- ABOUT THIS EXERCISE
If a line of the records holds the word "root", copy it out.

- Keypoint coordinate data
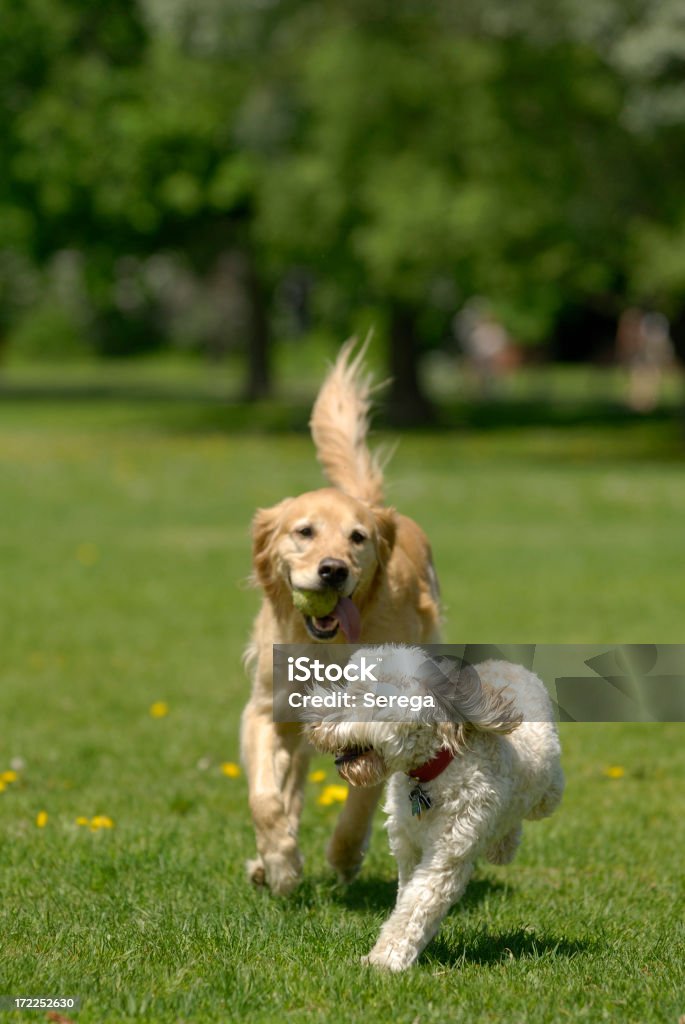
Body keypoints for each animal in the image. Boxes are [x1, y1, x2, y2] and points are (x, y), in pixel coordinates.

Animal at [307, 643, 565, 970]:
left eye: (367, 695)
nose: (313, 720)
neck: (430, 774)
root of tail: (506, 665)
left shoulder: (447, 854)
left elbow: (418, 903)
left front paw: (384, 959)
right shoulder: (406, 846)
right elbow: (407, 897)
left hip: (548, 790)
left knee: (530, 807)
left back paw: (503, 845)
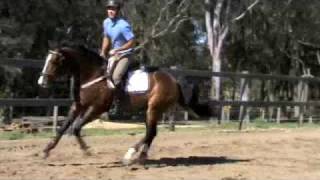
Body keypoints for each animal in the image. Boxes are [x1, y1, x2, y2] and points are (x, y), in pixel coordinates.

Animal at [37, 45, 192, 165]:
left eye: (54, 61)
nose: (41, 82)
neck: (92, 75)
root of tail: (173, 80)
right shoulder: (78, 106)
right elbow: (63, 128)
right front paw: (46, 150)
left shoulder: (97, 109)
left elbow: (75, 127)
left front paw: (87, 150)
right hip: (150, 110)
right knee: (151, 132)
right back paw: (141, 156)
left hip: (154, 108)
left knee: (150, 132)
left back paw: (130, 155)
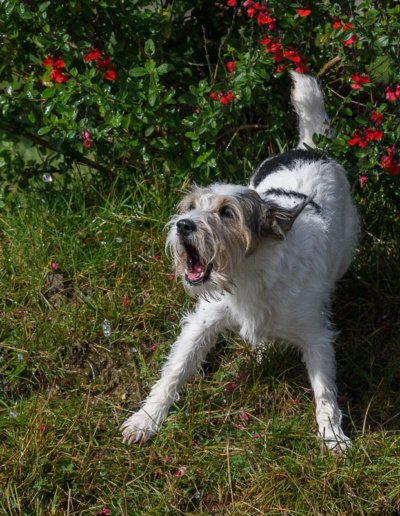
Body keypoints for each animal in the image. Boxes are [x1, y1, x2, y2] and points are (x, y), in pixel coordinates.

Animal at [121, 72, 360, 452]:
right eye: (191, 207)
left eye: (227, 212)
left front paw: (334, 436)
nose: (182, 225)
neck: (248, 276)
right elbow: (176, 369)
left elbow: (324, 392)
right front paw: (146, 419)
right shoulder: (203, 320)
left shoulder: (317, 336)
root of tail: (308, 149)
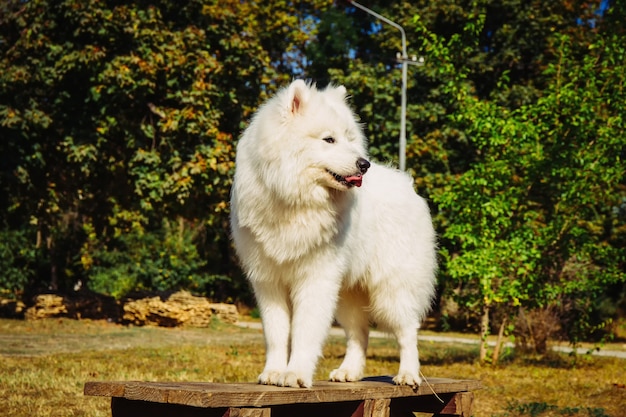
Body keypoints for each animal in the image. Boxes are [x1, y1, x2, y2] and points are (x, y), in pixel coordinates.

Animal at [229, 79, 434, 386]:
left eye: (349, 138)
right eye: (329, 140)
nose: (364, 164)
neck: (295, 201)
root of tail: (408, 186)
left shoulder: (316, 278)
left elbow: (304, 333)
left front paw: (295, 374)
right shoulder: (268, 281)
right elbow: (276, 333)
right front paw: (273, 372)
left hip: (391, 289)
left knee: (408, 331)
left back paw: (408, 375)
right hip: (348, 294)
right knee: (359, 334)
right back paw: (349, 372)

- SOLUTION TO THIS EXERCISE
root of tail: (506, 665)
root of tail: (173, 80)
root of tail: (308, 149)
root of tail: (408, 186)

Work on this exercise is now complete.